Of the lines below, report only those that contain "CROSS".

▸ **Dataset content**
━━━━━━━━━━━━━━━━━━━━━━━━━━━━━━

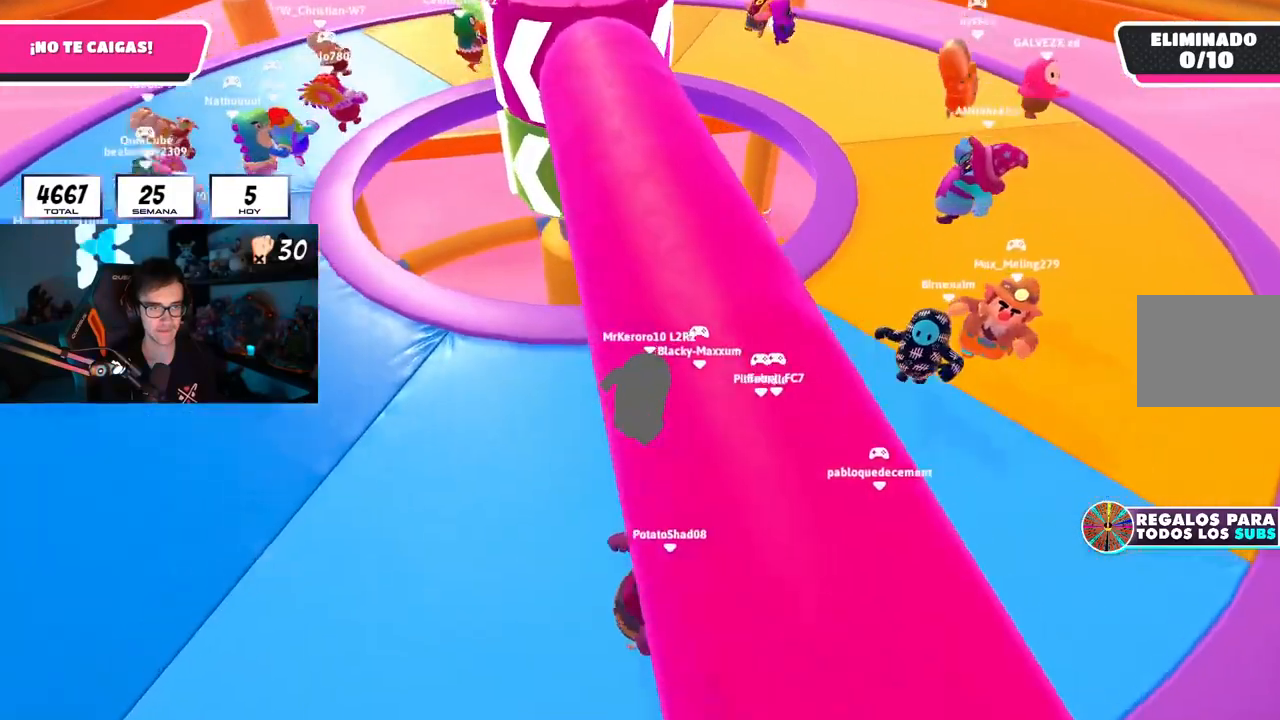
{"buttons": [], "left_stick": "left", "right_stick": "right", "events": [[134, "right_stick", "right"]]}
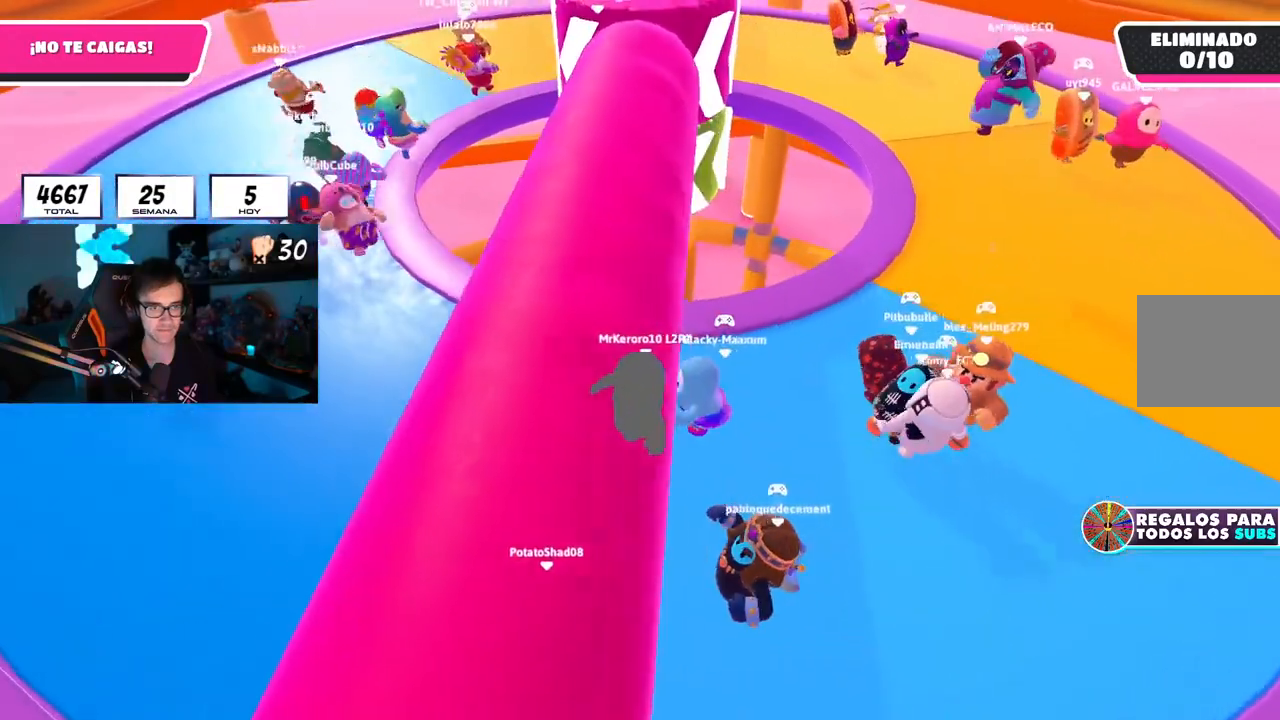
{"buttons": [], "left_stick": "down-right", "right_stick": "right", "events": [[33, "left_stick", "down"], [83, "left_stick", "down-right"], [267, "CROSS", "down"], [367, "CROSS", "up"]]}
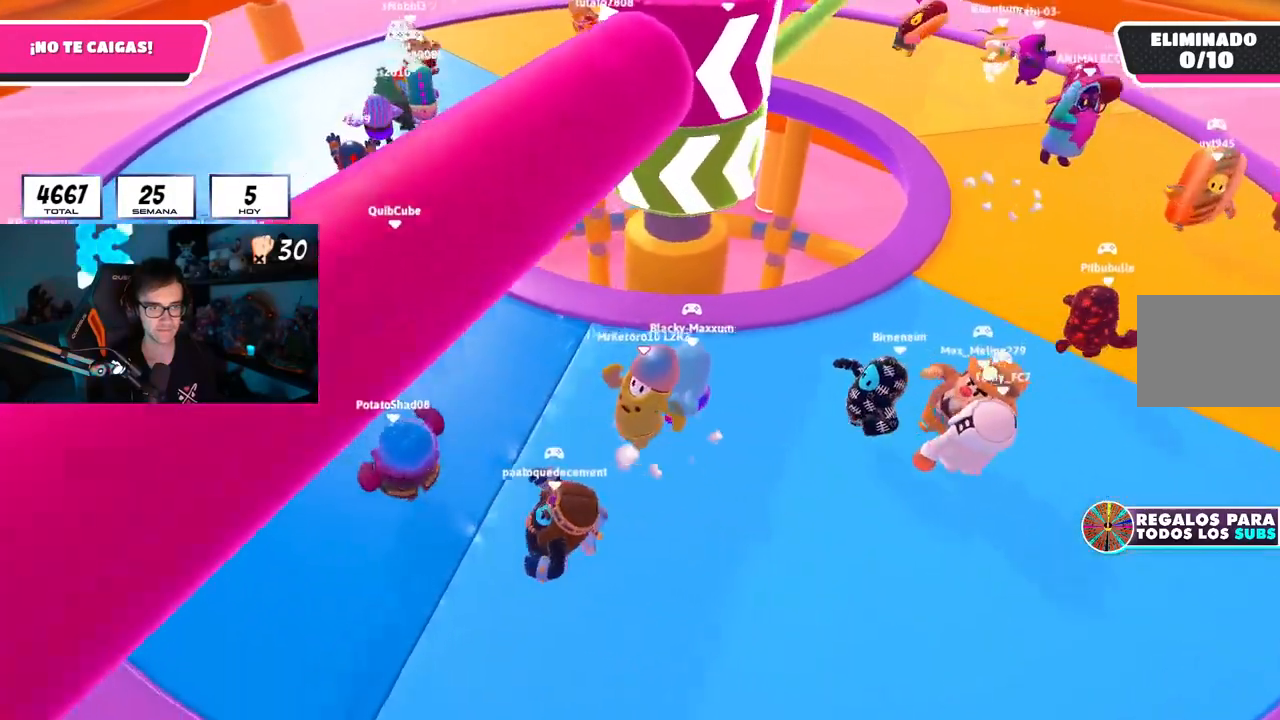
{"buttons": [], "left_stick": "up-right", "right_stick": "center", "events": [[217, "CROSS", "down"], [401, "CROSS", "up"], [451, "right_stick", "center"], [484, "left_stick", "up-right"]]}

━━━━━━━━━━━━━━━━━━━━━━━━━━━━━━

▸ **Result**
{"buttons": [], "left_stick": "down-right", "right_stick": "right", "events": [[33, "left_stick", "down"], [83, "left_stick", "down-right"], [267, "CROSS", "down"], [367, "CROSS", "up"]]}
{"buttons": [], "left_stick": "up-right", "right_stick": "center", "events": [[217, "CROSS", "down"], [401, "CROSS", "up"], [451, "right_stick", "center"], [484, "left_stick", "up-right"]]}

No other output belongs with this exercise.